Difference listings
○ ○ ○ ○ ○ ○ ○

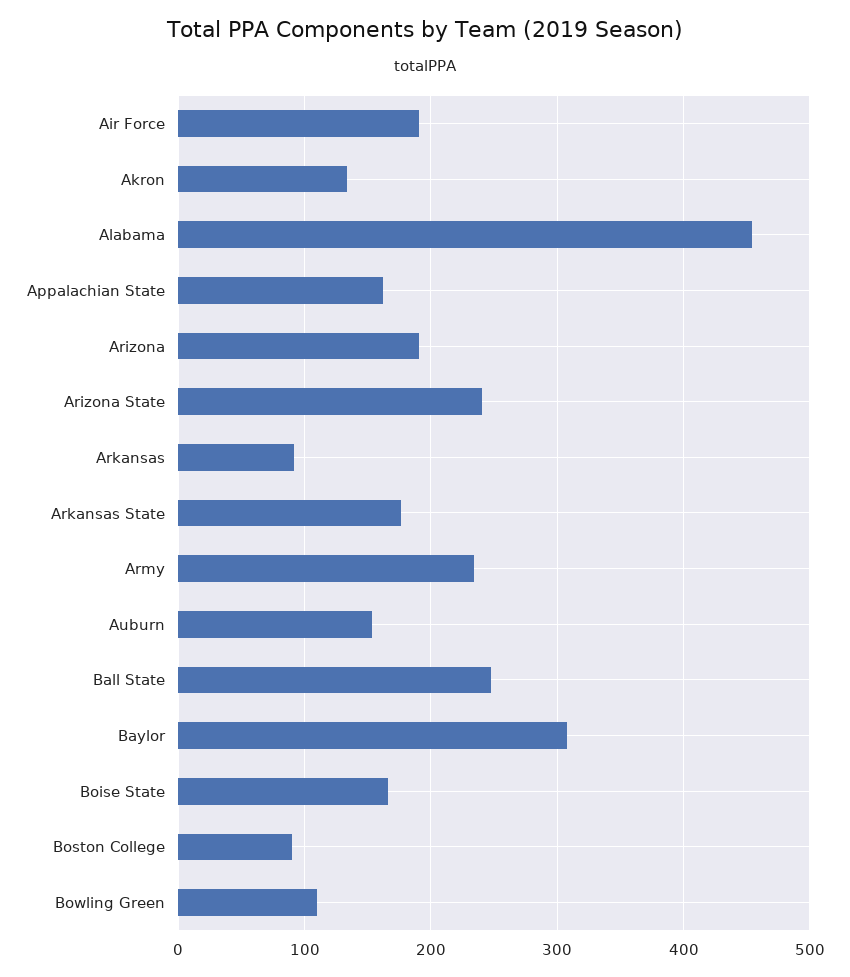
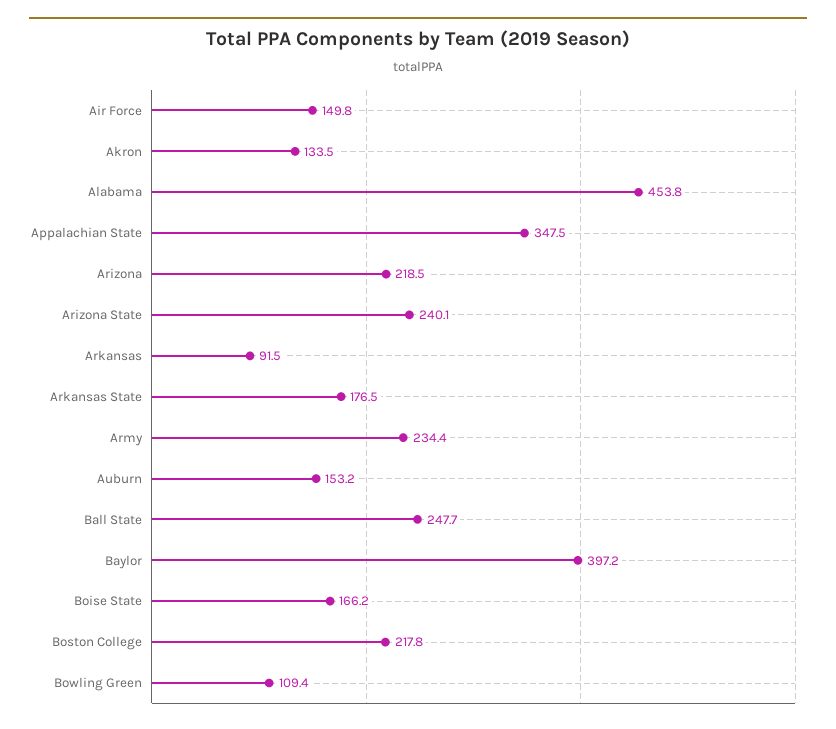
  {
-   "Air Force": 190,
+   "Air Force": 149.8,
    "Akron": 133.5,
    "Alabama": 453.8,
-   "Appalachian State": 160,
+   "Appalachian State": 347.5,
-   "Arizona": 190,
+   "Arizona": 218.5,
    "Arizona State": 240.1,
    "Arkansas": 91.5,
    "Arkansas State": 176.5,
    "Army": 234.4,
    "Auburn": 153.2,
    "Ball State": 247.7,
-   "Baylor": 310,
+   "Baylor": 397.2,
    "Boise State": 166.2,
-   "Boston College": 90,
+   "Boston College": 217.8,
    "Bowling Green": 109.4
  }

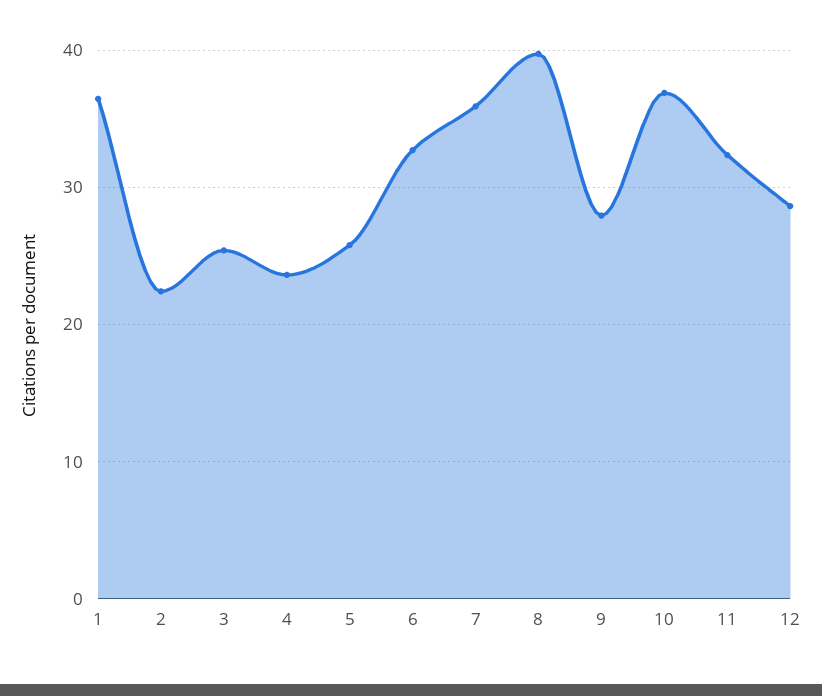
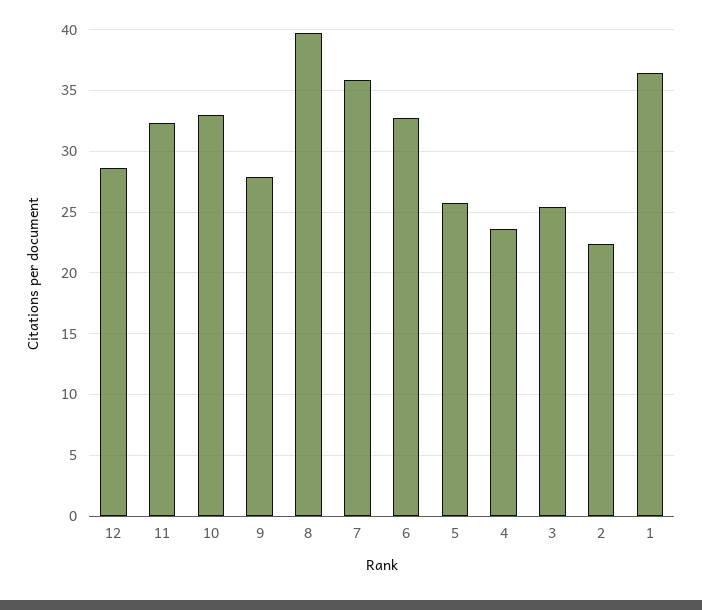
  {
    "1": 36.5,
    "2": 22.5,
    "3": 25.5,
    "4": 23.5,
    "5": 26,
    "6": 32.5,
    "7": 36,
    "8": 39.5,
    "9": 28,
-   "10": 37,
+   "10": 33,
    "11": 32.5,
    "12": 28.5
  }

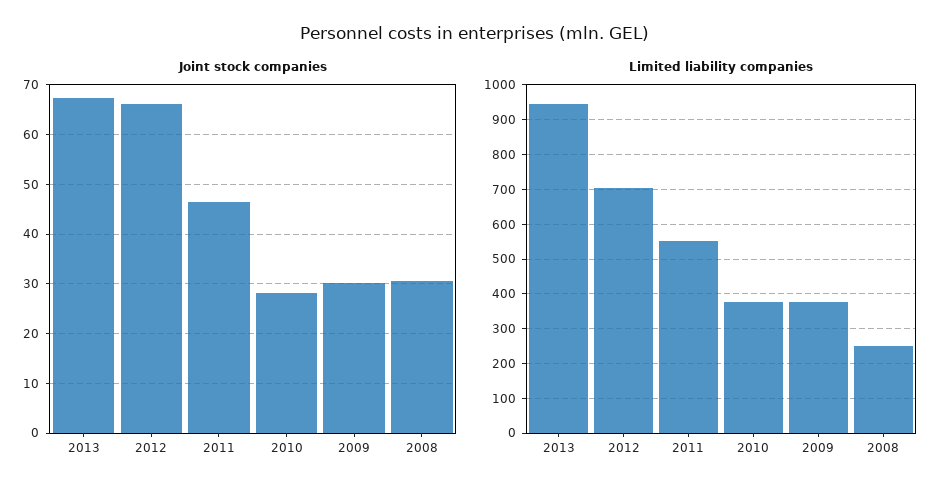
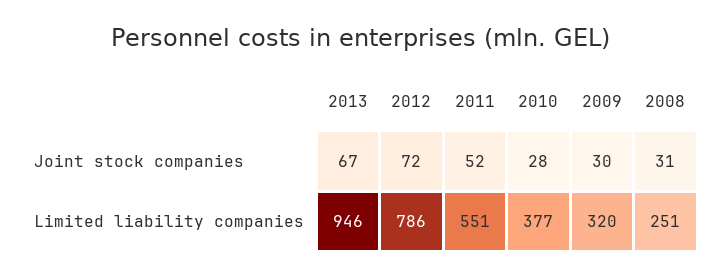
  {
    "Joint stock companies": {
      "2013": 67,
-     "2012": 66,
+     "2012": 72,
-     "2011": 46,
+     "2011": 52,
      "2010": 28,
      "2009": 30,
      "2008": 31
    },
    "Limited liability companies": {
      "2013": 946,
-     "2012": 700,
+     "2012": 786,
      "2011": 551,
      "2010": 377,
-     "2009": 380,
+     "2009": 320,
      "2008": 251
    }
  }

○ ○ ○ ○ ○ ○ ○

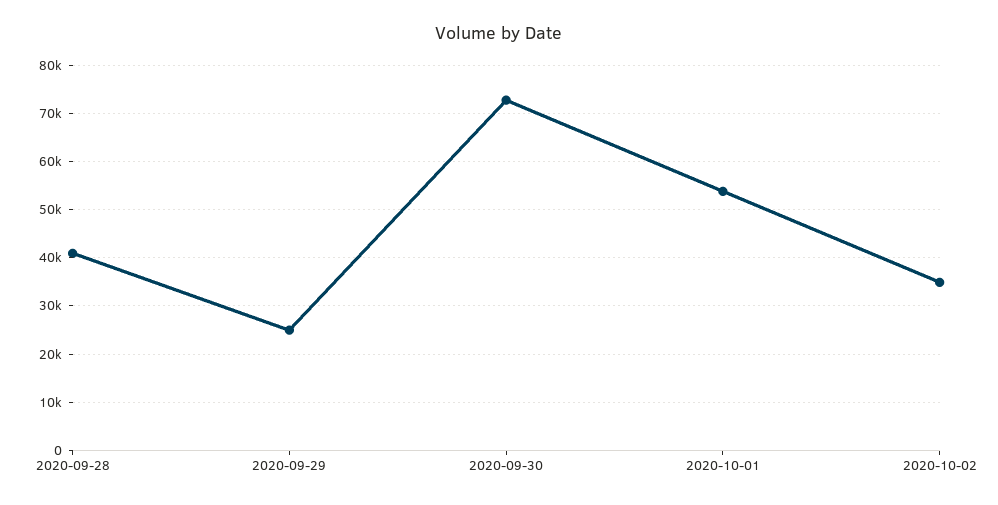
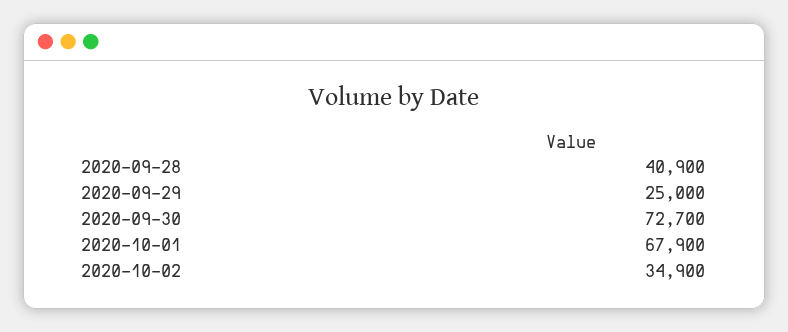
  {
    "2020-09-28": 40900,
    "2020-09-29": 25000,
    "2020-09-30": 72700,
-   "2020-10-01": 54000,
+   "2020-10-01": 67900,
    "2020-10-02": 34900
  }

○ ○ ○ ○ ○ ○ ○

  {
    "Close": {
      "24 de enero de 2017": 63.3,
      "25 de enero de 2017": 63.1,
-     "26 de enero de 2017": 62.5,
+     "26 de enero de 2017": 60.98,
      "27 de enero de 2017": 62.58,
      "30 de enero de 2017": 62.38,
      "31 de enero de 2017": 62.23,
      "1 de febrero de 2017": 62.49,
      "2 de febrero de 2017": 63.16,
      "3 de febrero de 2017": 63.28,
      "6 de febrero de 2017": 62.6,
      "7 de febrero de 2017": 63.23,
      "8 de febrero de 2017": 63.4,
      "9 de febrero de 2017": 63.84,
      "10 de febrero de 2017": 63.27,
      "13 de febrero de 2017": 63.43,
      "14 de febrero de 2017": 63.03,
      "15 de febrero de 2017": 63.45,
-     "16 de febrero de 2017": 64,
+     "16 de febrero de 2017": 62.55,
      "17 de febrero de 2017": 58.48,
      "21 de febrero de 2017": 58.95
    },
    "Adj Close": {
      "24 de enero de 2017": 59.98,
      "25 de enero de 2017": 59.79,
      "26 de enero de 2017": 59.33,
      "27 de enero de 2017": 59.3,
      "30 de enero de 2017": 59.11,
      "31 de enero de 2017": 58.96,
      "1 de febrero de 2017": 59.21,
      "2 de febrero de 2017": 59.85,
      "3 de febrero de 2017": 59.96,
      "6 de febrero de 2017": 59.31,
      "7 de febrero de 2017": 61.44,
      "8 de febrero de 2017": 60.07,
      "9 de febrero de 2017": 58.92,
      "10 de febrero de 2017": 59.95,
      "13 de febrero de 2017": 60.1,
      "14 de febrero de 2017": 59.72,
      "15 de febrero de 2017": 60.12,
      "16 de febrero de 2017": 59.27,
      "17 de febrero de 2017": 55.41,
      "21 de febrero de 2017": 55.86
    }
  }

○ ○ ○ ○ ○ ○ ○

- _What needs to be done_: Across the records above, how many lines contain the word "State"? Please give that number alone.

- _Result of the task_: 6